[ZADANIE A]
Podaj samą liczbę wierszy wykazu, w których występuje ciąg "verticalAlign", z uwzględnieniem wielkości liter.
+ + + +
Tekst przemówienia
Starosty Roku Wydziału
Lekarskiego Roberta Susło
na uroczystości wręczenia
dyplomów
absolwentom Akademii
Medycznej we Wrocławiu,
która miała miejsce
dn. 6.12.2000 r. w Auli
Politechniki Wrocławskiej
Jego Magnificencjo Rektorze, Szanowni Prorektorzy, Dziekani, Prodziekani, Członkowie Wysokiego Senatu oraz Pracownicy Akademii Medycznej, Koleżanki i Koledzy Absolwenci, mili Goście.
Zebraliśmy
się, by uczestniczyć w jednej z najważniejszych chwil w życiu każdego z nas,
adeptów medycyny: oto jako kolejny rocznik absolwentów wydziału lekarskiego
Akademii Medycznej we Wrocławiu po wielu semestrach nielekkiej nauki
otrzymujemy dziś dyplomy nadające nam zaszczytny tytuł lekarza. Poprzedziły ten
dzień lata intensywnego wysiłku, setki godzin spędzonych w twardych
uczelnianych ławach, dziesiątki wykładów i ćwiczeń, kolokwiów i egzaminów, na
pamiątkę których pozostały nam stosy pustych opakowań po kawie oraz krótkie
wpisy w indeksie składające się razem na oceny, które znajdziemy dziś na
dyplomach.
+ + + +
[ZADANIE B]
Odpowiedz krótko na pytania dotyczące przemówienia:
(i) W jakiej auli odbyła się uroczystość wręczenia dyplomów?
(ii) Jaki tytuł nadają absolwentom otrzymywane dyplomy?
(iii) Co według przemówienia pozostało absolwentom na pamiątkę wykładów, ćwiczeń, kolokwiów i egzaminów?

[DANE WEJŚCIOWE]
+ + + +
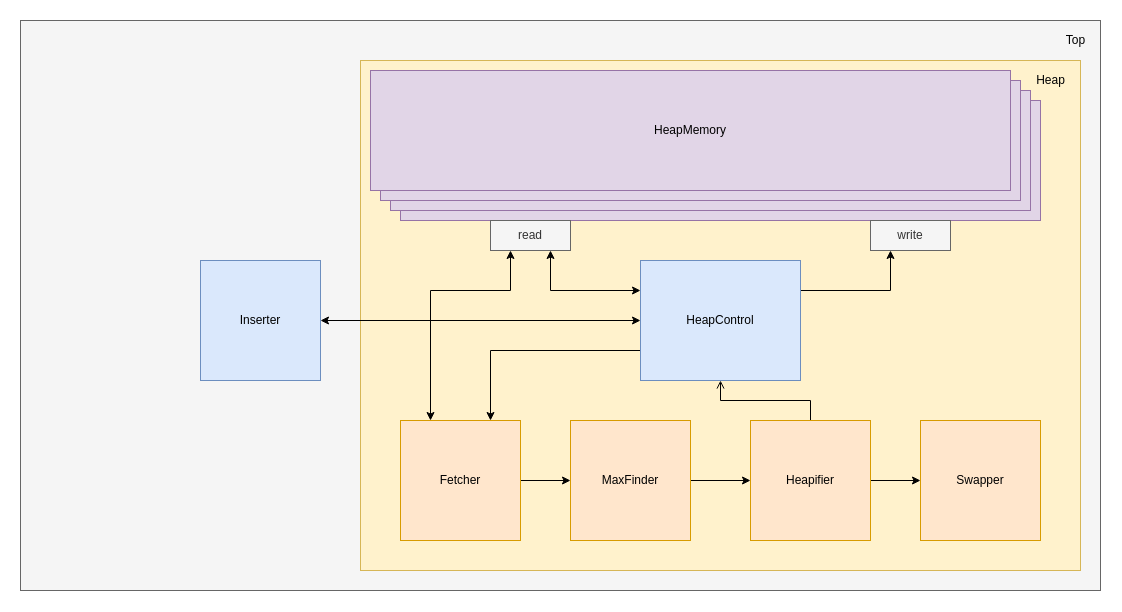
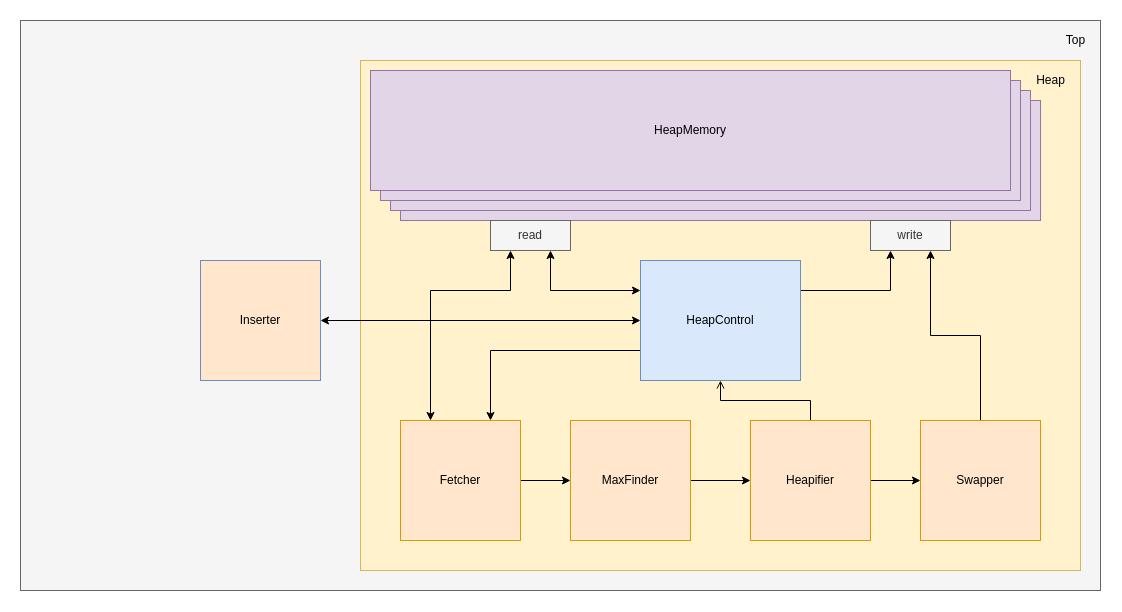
  <mxCell id="0" />
  <mxCell id="1" parent="0" />
  <mxCell id="2" value="" style="rounded=0;whiteSpace=wrap;html=1;fillColor=#f5f5f5;fontColor=#333333;strokeColor=#666666;" vertex="1" parent="1"><mxGeometry x="20" y="20" width="1080" height="570" as="geometry" /></mxCell>
  <mxCell id="3" value="" style="rounded=0;whiteSpace=wrap;html=1;fillColor=#fff2cc;strokeColor=#d6b656;" vertex="1" parent="1"><mxGeometry x="360" y="60" width="720" height="510" as="geometry" /></mxCell>
  <mxCell id="4" style="edgeStyle=orthogonalEdgeStyle;rounded=0;orthogonalLoop=1;jettySize=auto;html=1;exitX=0;exitY=0.25;exitDx=0;exitDy=0;entryX=0.75;entryY=1;entryDx=0;entryDy=0;startArrow=classic;startFill=1;" edge="1" parent="1" source="8" target="20"><mxGeometry relative="1" as="geometry" /></mxCell>
  <mxCell id="5" style="edgeStyle=orthogonalEdgeStyle;rounded=0;orthogonalLoop=1;jettySize=auto;html=1;exitX=0;exitY=0.5;exitDx=0;exitDy=0;entryX=1;entryY=0.5;entryDx=0;entryDy=0;startArrow=classic;startFill=1;" edge="1" parent="1" source="8" target="22"><mxGeometry relative="1" as="geometry"><mxPoint x="360" y="320.095" as="targetPoint" /></mxGeometry></mxCell>
  <mxCell id="6" style="edgeStyle=orthogonalEdgeStyle;rounded=0;orthogonalLoop=1;jettySize=auto;html=1;exitX=0;exitY=0.75;exitDx=0;exitDy=0;entryX=0.75;entryY=0;entryDx=0;entryDy=0;" edge="1" parent="1" source="8" target="11"><mxGeometry relative="1" as="geometry" /></mxCell>
  <mxCell id="7" style="edgeStyle=orthogonalEdgeStyle;rounded=0;orthogonalLoop=1;jettySize=auto;html=1;exitX=1;exitY=0.25;exitDx=0;exitDy=0;entryX=0.25;entryY=1;entryDx=0;entryDy=0;" edge="1" parent="1" source="8" target="27"><mxGeometry relative="1" as="geometry" /></mxCell>
  <mxCell id="8" value="HeapControl" style="rounded=0;whiteSpace=wrap;html=1;fillColor=#dae8fc;strokeColor=#6c8ebf;" vertex="1" parent="1"><mxGeometry x="640" y="260" width="160" height="120" as="geometry" /></mxCell>
  <mxCell id="9" style="edgeStyle=orthogonalEdgeStyle;rounded=0;orthogonalLoop=1;jettySize=auto;html=1;exitX=0.25;exitY=0;exitDx=0;exitDy=0;entryX=0.25;entryY=1;entryDx=0;entryDy=0;startArrow=classic;startFill=1;" edge="1" parent="1" source="11" target="20"><mxGeometry relative="1" as="geometry"><Array as="points"><mxPoint x="430" y="290" /><mxPoint x="510" y="290" /></Array></mxGeometry></mxCell>
  <mxCell id="10" style="edgeStyle=orthogonalEdgeStyle;rounded=0;orthogonalLoop=1;jettySize=auto;html=1;exitX=1;exitY=0.5;exitDx=0;exitDy=0;entryX=0;entryY=0.5;entryDx=0;entryDy=0;" edge="1" parent="1" source="11" target="13"><mxGeometry relative="1" as="geometry" /></mxCell>
  <mxCell id="11" value="Fetcher" style="rounded=0;whiteSpace=wrap;html=1;fillColor=#ffe6cc;strokeColor=#d79b00;" vertex="1" parent="1"><mxGeometry x="400" y="420" width="120" height="120" as="geometry" /></mxCell>
  <mxCell id="12" style="edgeStyle=orthogonalEdgeStyle;rounded=0;orthogonalLoop=1;jettySize=auto;html=1;exitX=1;exitY=0.5;exitDx=0;exitDy=0;entryX=0;entryY=0.5;entryDx=0;entryDy=0;" edge="1" parent="1" source="13" target="16"><mxGeometry relative="1" as="geometry" /></mxCell>
  <mxCell id="13" value="MaxFinder" style="rounded=0;whiteSpace=wrap;html=1;fillColor=#ffe6cc;strokeColor=#d79b00;" vertex="1" parent="1"><mxGeometry x="570" y="420" width="120" height="120" as="geometry" /></mxCell>
  <mxCell id="14" style="edgeStyle=orthogonalEdgeStyle;rounded=0;orthogonalLoop=1;jettySize=auto;html=1;exitX=0.5;exitY=0;exitDx=0;exitDy=0;entryX=0.5;entryY=1;entryDx=0;entryDy=0;endArrow=open;" edge="1" parent="1" source="16" target="8"><mxGeometry relative="1" as="geometry" /></mxCell>
  <mxCell id="15" style="edgeStyle=orthogonalEdgeStyle;rounded=0;orthogonalLoop=1;jettySize=auto;html=1;exitX=1;exitY=0.5;exitDx=0;exitDy=0;entryX=0;entryY=0.5;entryDx=0;entryDy=0;" edge="1" parent="1" source="16" target="18"><mxGeometry relative="1" as="geometry" /></mxCell>
  <mxCell id="16" value="Heapifier" style="rounded=0;whiteSpace=wrap;html=1;fillColor=#ffe6cc;strokeColor=#d79b00;" vertex="1" parent="1"><mxGeometry x="750" y="420" width="120" height="120" as="geometry" /></mxCell>
+ <mxCell id="17" style="edgeStyle=orthogonalEdgeStyle;rounded=0;orthogonalLoop=1;jettySize=auto;html=1;exitX=0.5;exitY=0;exitDx=0;exitDy=0;entryX=0.75;entryY=1;entryDx=0;entryDy=0;" edge="1" parent="1" source="18" target="27"><mxGeometry relative="1" as="geometry" /></mxCell>
  <mxCell id="18" value="Swapper" style="rounded=0;whiteSpace=wrap;html=1;fillColor=#ffe6cc;strokeColor=#d79b00;" vertex="1" parent="1"><mxGeometry x="920" y="420" width="120" height="120" as="geometry" /></mxCell>
  <mxCell id="19" value="HeapMemory" style="rounded=0;whiteSpace=wrap;html=1;fillColor=#e1d5e7;strokeColor=#9673a6;" vertex="1" parent="1"><mxGeometry x="400" y="100" width="640" height="120" as="geometry" /></mxCell>
  <mxCell id="20" value="read" style="rounded=0;whiteSpace=wrap;html=1;fillColor=#f5f5f5;fontColor=#333333;strokeColor=#666666;" vertex="1" parent="1"><mxGeometry x="490" y="220" width="80" height="30" as="geometry" /></mxCell>
  <mxCell id="21" value="Heap" style="text;html=1;align=center;verticalAlign=middle;resizable=0;points=[];autosize=1;strokeColor=none;fillColor=none;" vertex="1" parent="1"><mxGeometry x="1030" y="70" width="40" height="20" as="geometry" /></mxCell>
- <mxCell id="22" value="Inserter" style="rounded=0;whiteSpace=wrap;html=1;fillColor=#dae8fc;strokeColor=#6c8ebf;" vertex="1" parent="1"><mxGeometry x="200" y="260" width="120" height="120" as="geometry" /></mxCell>
+ <mxCell id="22" value="Inserter" style="rounded=0;whiteSpace=wrap;html=1;fillColor=#ffe6cc;strokeColor=#6c8ebf;" vertex="1" parent="1"><mxGeometry x="200" y="260" width="120" height="120" as="geometry" /></mxCell>
  <mxCell id="23" value="Top" style="text;html=1;align=center;verticalAlign=middle;resizable=0;points=[];autosize=1;strokeColor=none;fillColor=none;" vertex="1" parent="1"><mxGeometry x="1060" y="30" width="30" height="20" as="geometry" /></mxCell>
  <mxCell id="24" value="HeapMemory" style="rounded=0;whiteSpace=wrap;html=1;fillColor=#e1d5e7;strokeColor=#9673a6;" vertex="1" parent="1"><mxGeometry x="390" y="90" width="640" height="120" as="geometry" /></mxCell>
  <mxCell id="25" value="HeapMemory" style="rounded=0;whiteSpace=wrap;html=1;fillColor=#e1d5e7;strokeColor=#9673a6;" vertex="1" parent="1"><mxGeometry x="380" y="80" width="640" height="120" as="geometry" /></mxCell>
  <mxCell id="26" value="HeapMemory" style="rounded=0;whiteSpace=wrap;html=1;fillColor=#e1d5e7;strokeColor=#9673a6;" vertex="1" parent="1"><mxGeometry x="370" y="70" width="640" height="120" as="geometry" /></mxCell>
  <mxCell id="27" value="write" style="rounded=0;whiteSpace=wrap;html=1;fillColor=#f5f5f5;fontColor=#333333;strokeColor=#666666;" vertex="1" parent="1"><mxGeometry x="870" y="220" width="80" height="30" as="geometry" /></mxCell>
+ + + +
[ROZWIĄZANIE A]
2

[ROZWIĄZANIE B]
(i) W Auli Politechniki Wrocławskiej.
(ii) Zaszczytny tytuł lekarza.
(iii) Stosy pustych opakowań po kawie oraz krótkie wpisy w indeksie.